Bethesda has said they are more interested in doing DLC in the size of FO3's and KOTN.
That's heavy speculation and interpretation on your part, and you have not posted a source.
Expansion are likely not to happen.
Again, massive speculation on your part.
No chance of what? He said it. I wish I could remember where, though. Does anyone passing through here know?
Speculation and you have no source.
http://www.gamasutra.com/view/feature/3986/growing_your_long_tail_hines_on_.php
That's an interview with Pete Hines, not Todd Howard, at least check what the name of the person being interviewed is before you claim it's a source for something Todd Howard said. It's also from 2009.
Todd Howard has never said they will not be doing expansions. Furthermore in an interview from 2010 he alluded to that he and his team wants to do higher quality content and put less of it out in terms of extra content for their games. Whether that means big DLC like KotN, The Pitt, Point Lookout and others or expansions like the Shivering Isles, Bloodmoon or Tribunal is up for interpretation, but expansions are NOT out of the picture.And here's the
http://www.eurogamer.net/articles/2010-08-16-bethesdas-todd-howard-interview?page=3.
"We jumped into that like the new frontier. We made some mistakes. Our goal with Oblivion was to do lots of different things. Let's see what people like, what price points they like, and also what works for us, because it takes time."Interpretation: when making Oblivion's DLC they intentionally made them of varying sizes, prices and quality to see what they were most comfortable making and what sold.
"We felt coming out of Oblivion that Knights of the Nine - that $10 one - was a good sweet spot, not just in terms of what people want to pay, but for us creating it. Whereas Shivering Isles, it's a $30 thing - people bought it, it did great - but it wasn't great in terms of how long it took us to do it and get it out."Interpretation: after testing the waters with Oblivion's DLC they settled on the size and price of KotN when making DLC for
FO3.
"So we went into Fallout 3 with this $10 price at this pace. I can tell you that pace was fast. We had two overlapping DLC groups, tiny groups, and we did that, and the audience, they liked that rate of them coming out but it was hard.
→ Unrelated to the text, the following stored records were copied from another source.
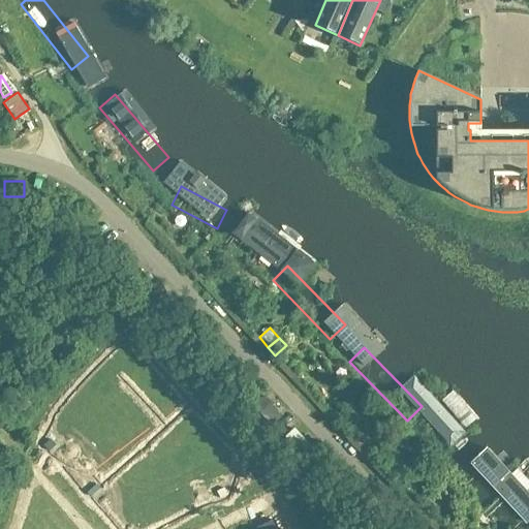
[(260,398),(253,405),(273,427),(281,419),(284,416),(263,395),(260,398)]
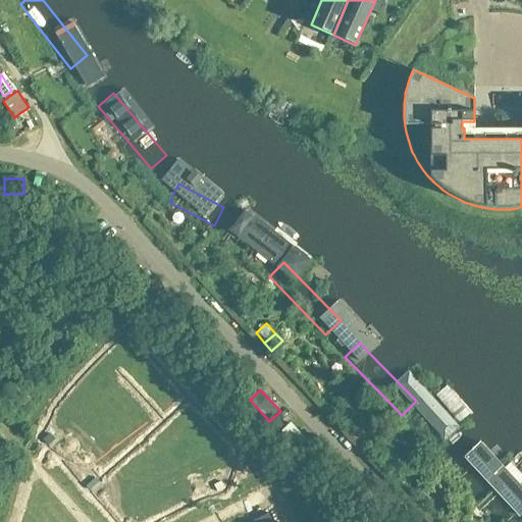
[(487,481),(431,422),(417,435),(472,496),(487,481)]
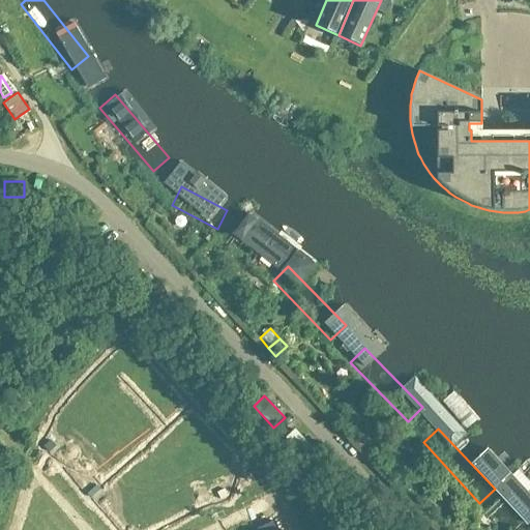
[(529,529),(529,524),(500,494),(484,507),(506,529),(529,529)]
I don't know if we're going to be able to do that again."Interpretation: FO3's DLC was well recieved by the audience, but it was rough on the team and he [Todd Howard] doesn't know if they'll be able to do that [read FO3 sized DLC and at that speed] for future games [read Skyrim].
"I think at the end of the day we just want to have something that is really high quality and maybe not put so many out."Interpretation: here he might be saying that he'd rather stick with high quality expansions and only have a few of them, or that he'd like to stick with FO3's type of DLC, but fewer than those released for FO3. No way to know 100% for sure.